Activité 1: D'après le texte sur Pharma-Québec, à combien s'élèvent les baisses de prix obtenues en 2018‑2019 pour le volet des établissements de santé ?
Activité 2: Traduisez en anglais cette phrase du texte sur Pharma-Québec : « Les médicaments génériques n'étant pas couverts par des brevets, Pharma-Québec aurait le droit d'en produire, mais un tel projet comporterait plusieurs risques et difficultés. »

Texte:
━━━━━━

Par ailleurs, « les baisses de prix publiques et confidentielles obtenues, au cours des dernières années, par la négociation sont substantielles. En 2018‑2019, 314,4 millions $ pour le volet du régime public d'assurance médicaments et 92,3 millions $ pour le volet des établissements de santé », ajoute-t-elle.

 

« Le fait de rendre génériques de très nombreuses molécules au cours des 10 dernières années, ça a permis au régime public de réaliser des économies substantielles. Les médicaments génériques n'étant pas couverts par des brevets, Pharma-Québec aurait le droit d'en produire, mais un tel projet comporterait plusieurs risques et difficultés. La création d'une entreprise publique viendrait nuire à la collaboration avec les fabricants de médicaments génériques présents au Québec. La création d'une telle société d'État pourrait soulever des difficultés à l'égard des traités commerciaux et aussi la production de médicaments comporte d'importantes économies d'échelle », poursuit Danielle McCann.

━━━━━━

Entrées enregistrées:

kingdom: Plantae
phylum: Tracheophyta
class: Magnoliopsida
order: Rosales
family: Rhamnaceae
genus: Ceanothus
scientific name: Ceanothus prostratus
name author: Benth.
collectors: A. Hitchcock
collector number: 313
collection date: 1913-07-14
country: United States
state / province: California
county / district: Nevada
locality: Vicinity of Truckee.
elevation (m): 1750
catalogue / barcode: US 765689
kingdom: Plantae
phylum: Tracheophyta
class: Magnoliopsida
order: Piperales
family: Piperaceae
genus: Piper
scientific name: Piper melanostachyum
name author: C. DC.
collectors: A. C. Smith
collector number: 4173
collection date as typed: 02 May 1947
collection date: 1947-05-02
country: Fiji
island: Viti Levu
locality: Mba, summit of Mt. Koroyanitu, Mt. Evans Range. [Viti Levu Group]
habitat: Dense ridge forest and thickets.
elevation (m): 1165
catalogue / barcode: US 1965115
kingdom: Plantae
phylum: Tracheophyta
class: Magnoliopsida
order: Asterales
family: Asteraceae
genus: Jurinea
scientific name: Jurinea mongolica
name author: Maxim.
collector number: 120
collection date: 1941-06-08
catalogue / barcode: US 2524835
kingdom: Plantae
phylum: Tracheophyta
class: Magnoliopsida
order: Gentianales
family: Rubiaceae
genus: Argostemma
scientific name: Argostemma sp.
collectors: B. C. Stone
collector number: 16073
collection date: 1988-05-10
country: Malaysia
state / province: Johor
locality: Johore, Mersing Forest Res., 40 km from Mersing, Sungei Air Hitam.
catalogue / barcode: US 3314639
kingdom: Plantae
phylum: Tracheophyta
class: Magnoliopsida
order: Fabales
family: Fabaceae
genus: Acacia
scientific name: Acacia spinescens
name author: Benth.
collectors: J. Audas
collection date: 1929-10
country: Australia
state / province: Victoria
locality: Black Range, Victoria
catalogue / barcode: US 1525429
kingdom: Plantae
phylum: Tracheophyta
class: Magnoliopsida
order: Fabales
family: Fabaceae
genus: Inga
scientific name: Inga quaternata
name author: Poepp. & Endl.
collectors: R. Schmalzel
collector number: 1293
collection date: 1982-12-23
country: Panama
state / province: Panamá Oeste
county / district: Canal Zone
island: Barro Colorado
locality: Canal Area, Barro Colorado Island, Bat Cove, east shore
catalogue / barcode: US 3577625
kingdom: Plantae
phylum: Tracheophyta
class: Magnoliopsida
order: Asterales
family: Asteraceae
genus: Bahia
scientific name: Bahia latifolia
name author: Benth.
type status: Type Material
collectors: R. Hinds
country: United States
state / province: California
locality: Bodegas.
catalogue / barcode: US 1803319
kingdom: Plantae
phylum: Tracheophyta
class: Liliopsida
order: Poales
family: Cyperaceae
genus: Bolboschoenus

━━━━━━

Résultat 1: Elles s'élèvent à 92,3 millions $.

Résultat 2: Since generic drugs are not covered by patents, Pharma-Québec would have the right to produce them, but such a project would involve several risks and difficulties.